(Saved data entries)

::::

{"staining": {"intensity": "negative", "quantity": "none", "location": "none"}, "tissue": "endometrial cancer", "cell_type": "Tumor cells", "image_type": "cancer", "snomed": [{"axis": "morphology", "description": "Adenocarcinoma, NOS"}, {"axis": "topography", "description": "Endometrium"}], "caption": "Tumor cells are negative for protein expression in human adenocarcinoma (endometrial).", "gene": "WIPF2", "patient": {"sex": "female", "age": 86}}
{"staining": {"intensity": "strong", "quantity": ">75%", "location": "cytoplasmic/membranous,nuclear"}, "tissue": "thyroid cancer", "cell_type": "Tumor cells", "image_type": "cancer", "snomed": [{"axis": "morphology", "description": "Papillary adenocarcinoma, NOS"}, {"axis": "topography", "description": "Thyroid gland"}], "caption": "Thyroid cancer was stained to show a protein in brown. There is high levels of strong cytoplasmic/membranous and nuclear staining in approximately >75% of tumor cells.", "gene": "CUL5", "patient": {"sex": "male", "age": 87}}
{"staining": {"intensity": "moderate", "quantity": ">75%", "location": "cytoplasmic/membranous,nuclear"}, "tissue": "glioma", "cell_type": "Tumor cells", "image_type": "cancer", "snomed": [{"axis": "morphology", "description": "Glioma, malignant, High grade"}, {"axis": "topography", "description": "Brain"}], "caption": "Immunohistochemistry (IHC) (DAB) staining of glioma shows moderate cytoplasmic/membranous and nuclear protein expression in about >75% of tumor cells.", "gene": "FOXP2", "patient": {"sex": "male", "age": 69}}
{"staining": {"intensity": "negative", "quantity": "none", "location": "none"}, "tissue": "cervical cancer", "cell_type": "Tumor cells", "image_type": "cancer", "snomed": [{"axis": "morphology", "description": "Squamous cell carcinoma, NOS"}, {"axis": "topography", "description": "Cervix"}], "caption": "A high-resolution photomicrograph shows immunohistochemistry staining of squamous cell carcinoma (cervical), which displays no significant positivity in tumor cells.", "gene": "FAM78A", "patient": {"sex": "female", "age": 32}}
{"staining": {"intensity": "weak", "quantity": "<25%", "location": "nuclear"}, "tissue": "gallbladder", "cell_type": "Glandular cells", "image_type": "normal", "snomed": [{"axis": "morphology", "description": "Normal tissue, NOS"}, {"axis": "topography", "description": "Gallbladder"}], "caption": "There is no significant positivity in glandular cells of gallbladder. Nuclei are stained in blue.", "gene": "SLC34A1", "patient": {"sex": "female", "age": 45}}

::::

What you need to do
Please filter the entries above down to the lines holding "stained" and copy them.

Response to the task
{"staining": {"intensity": "strong", "quantity": ">75%", "location": "cytoplasmic/membranous,nuclear"}, "tissue": "thyroid cancer", "cell_type": "Tumor cells", "image_type": "cancer", "snomed": [{"axis": "morphology", "description": "Papillary adenocarcinoma, NOS"}, {"axis": "topography", "description": "Thyroid gland"}], "caption": "Thyroid cancer was stained to show a protein in brown. There is high levels of strong cytoplasmic/membranous and nuclear staining in approximately >75% of tumor cells.", "gene": "CUL5", "patient": {"sex": "male", "age": 87}}
{"staining": {"intensity": "weak", "quantity": "<25%", "location": "nuclear"}, "tissue": "gallbladder", "cell_type": "Glandular cells", "image_type": "normal", "snomed": [{"axis": "morphology", "description": "Normal tissue, NOS"}, {"axis": "topography", "description": "Gallbladder"}], "caption": "There is no significant positivity in glandular cells of gallbladder. Nuclei are stained in blue.", "gene": "SLC34A1", "patient": {"sex": "female", "age": 45}}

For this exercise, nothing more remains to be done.